YtfA, DUF21 domain-containing protein, HlyC/CorC family transporter, magnesium and cobalt efflux protein CorC_2 or CorC_3, of 445 aas and 4 N-terminal TMSs plus a large hydrophilic domain as the C-terminal 250 residues. Based on the E. coli ortholog, it probably transports putrescine and canavanine (Iwadate et al. 2021). Klebsiella pneumoniae is a source of widespread contamination of medical equipment, causing pneumonia as well as other multiorgan metastatic infections. During K. pneumoniae infections of lung epithelia, microtubules are severed and then eliminated, and YtfA plays a role, probably by secreting a relevant compound (Chua et al. 2019).

YtfL of Klebsiella pneumoniae


Uncharacterized protein of 434 aas with an N-terminal 4 TMSs, YrkA.


YrkA of Bacillus subtilis (Q45494)


Probable Mg2+ exporter of 452 aas. It does not exhibit hemolysin activity (Sałamaszyńska-Guz and Klimuszko 2008).
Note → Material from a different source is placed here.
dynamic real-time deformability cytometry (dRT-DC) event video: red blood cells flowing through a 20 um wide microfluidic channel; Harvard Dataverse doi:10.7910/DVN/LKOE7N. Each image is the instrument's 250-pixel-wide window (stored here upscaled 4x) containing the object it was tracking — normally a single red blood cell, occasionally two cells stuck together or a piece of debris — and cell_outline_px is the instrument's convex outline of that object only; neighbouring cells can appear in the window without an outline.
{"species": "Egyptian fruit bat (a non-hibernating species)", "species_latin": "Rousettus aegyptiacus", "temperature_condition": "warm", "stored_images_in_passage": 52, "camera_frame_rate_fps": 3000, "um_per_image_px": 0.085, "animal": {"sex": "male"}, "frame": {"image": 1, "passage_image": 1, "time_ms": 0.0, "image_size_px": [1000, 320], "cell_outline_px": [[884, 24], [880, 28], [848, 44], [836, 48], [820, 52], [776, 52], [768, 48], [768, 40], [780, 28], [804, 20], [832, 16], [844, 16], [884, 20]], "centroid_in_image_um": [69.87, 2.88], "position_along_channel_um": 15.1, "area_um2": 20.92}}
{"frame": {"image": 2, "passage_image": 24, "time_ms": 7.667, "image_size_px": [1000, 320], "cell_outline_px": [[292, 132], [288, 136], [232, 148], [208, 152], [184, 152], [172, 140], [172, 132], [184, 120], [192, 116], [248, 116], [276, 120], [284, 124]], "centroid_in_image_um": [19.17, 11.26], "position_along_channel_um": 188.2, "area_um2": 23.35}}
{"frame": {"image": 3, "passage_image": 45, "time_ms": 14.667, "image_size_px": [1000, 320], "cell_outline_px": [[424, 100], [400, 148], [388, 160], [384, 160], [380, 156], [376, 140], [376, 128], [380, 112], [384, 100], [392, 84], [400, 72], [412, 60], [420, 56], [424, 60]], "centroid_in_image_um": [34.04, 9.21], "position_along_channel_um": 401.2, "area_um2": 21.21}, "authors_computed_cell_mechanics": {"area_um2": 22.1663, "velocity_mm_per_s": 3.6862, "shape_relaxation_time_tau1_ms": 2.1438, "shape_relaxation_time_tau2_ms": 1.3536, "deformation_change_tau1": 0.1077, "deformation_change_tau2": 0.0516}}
TylC-like protein of Campylobacter jejuni


Uncharacterized protein of 444 aas and 4 TMSs, YhdP.  Mutations in yhdP increase the activity of sigmaW (Turner and Helmann 2000).

YhdP of Bacillus subtilis


CorC homologue, YfjD or YpjE, of 428 aas and 4 TMSs in a 1 + 3 TMS arrangement at the N-terminus of the protein. This hydrophobic region is followed by a larger hydrophilic domain. It is encoded within a two gene operon with YpjD (CorE), a putative cytochrome c assembly protein of 8 or 9 TMSs (P64432; TC# 9.B.14.3.6) (Huang et al. 2021).

YfjD of E. coli


Uncharacterized CorC protein of 327 aas and 3 N-terminal TMSs.  The region of sequence similarity with  HlyC proteins (TC# 1.C.126) is in a hydrophilic C-terminal region following the TMSs.

UP of Candidatus Saccharibacteria bacterium


Mg2+ and Co2+ transporter, CorB, of 413 aas and 3 TMSs. It contains DUF21, CBS pair, and CorC-HlyC domainsin succession.

CorB of Pseudomonas bauzanensis


HlyC/CorC family transporter of 354 aas and 4 TMSs.

CorC domain protein of Micromonospora peucetia


Uncharacterized protein of 329 aas and 4 TMSs.